** Entries supplied follows **

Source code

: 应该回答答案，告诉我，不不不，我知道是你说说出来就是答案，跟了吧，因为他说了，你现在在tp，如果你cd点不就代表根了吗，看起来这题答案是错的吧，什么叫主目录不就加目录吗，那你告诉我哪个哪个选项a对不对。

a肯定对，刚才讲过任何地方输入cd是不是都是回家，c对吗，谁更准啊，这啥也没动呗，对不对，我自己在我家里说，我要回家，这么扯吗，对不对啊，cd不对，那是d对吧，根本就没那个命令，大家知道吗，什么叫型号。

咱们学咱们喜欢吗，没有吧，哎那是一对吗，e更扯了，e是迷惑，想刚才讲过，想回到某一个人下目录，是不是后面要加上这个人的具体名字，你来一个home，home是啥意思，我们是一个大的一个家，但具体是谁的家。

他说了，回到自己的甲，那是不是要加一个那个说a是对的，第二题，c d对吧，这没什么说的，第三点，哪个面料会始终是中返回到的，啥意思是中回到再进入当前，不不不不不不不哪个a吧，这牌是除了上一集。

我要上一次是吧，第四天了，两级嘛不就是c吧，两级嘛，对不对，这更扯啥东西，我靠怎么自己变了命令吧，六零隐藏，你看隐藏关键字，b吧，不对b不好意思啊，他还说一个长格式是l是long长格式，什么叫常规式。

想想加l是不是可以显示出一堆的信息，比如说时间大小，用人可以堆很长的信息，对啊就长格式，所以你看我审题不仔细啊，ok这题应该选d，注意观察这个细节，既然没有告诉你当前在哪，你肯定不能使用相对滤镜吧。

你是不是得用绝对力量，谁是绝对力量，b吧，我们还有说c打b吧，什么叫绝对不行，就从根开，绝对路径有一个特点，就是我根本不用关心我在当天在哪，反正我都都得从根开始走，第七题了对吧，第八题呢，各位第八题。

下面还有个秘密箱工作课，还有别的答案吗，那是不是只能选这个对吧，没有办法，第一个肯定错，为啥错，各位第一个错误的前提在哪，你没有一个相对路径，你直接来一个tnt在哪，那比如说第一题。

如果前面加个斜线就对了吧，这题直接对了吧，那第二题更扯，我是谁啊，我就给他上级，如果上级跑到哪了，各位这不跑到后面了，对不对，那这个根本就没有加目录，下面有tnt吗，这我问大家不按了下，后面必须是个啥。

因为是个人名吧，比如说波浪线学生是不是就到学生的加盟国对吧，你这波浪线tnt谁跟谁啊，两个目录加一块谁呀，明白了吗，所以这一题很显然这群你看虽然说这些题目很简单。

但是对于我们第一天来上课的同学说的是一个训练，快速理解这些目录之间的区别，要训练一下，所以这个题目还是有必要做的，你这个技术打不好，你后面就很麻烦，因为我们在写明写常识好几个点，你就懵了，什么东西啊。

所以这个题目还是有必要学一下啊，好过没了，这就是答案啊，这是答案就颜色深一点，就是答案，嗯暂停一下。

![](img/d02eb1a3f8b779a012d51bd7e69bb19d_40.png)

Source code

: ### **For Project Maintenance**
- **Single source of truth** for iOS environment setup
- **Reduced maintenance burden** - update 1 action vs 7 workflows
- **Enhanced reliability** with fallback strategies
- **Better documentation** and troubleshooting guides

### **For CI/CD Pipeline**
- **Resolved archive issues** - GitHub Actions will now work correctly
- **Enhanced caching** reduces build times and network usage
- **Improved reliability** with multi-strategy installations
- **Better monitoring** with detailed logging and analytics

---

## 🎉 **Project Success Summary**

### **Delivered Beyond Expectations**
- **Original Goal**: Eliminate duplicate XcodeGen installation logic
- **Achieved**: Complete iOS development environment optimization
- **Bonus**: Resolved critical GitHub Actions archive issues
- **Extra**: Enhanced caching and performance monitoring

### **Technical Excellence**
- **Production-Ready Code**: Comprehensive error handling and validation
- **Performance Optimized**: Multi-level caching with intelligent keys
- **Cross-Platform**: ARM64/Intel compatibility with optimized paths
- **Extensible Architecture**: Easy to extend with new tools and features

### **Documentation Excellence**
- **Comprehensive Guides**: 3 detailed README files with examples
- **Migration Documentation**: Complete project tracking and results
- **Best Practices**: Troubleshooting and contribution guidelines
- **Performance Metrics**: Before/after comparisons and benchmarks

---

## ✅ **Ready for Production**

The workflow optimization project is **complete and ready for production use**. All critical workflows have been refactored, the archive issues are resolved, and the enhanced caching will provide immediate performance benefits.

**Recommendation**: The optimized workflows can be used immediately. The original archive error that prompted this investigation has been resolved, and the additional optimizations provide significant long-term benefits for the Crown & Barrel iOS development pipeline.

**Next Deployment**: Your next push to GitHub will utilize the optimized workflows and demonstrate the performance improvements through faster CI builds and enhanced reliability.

** End of Entries supplied **

How to complete this task
The required output is the stretch of entries above from the line containing "- **Better documentation**" through the line containing "The workflow optimization", reproduced exactly.

Solution
- **Better documentation** and troubleshooting guides

### **For CI/CD Pipeline**
- **Resolved archive issues** - GitHub Actions will now work correctly
- **Enhanced caching** reduces build times and network usage
- **Improved reliability** with multi-strategy installations
- **Better monitoring** with detailed logging and analytics

---

## 🎉 **Project Success Summary**

### **Delivered Beyond Expectations**
- **Original Goal**: Eliminate duplicate XcodeGen installation logic
- **Achieved**: Complete iOS development environment optimization
- **Bonus**: Resolved critical GitHub Actions archive issues
- **Extra**: Enhanced caching and performance monitoring

### **Technical Excellence**
- **Production-Ready Code**: Comprehensive error handling and validation
- **Performance Optimized**: Multi-level caching with intelligent keys
- **Cross-Platform**: ARM64/Intel compatibility with optimized paths
- **Extensible Architecture**: Easy to extend with new tools and features

### **Documentation Excellence**
- **Comprehensive Guides**: 3 detailed README files with examples
- **Migration Documentation**: Complete project tracking and results
- **Best Practices**: Troubleshooting and contribution guidelines
- **Performance Metrics**: Before/after comparisons and benchmarks

---

## ✅ **Ready for Production**

The workflow optimization project is **complete and ready for production use**. All critical workflows have been refactored, the archive issues are resolved, and the enhanced caching will provide immediate performance benefits.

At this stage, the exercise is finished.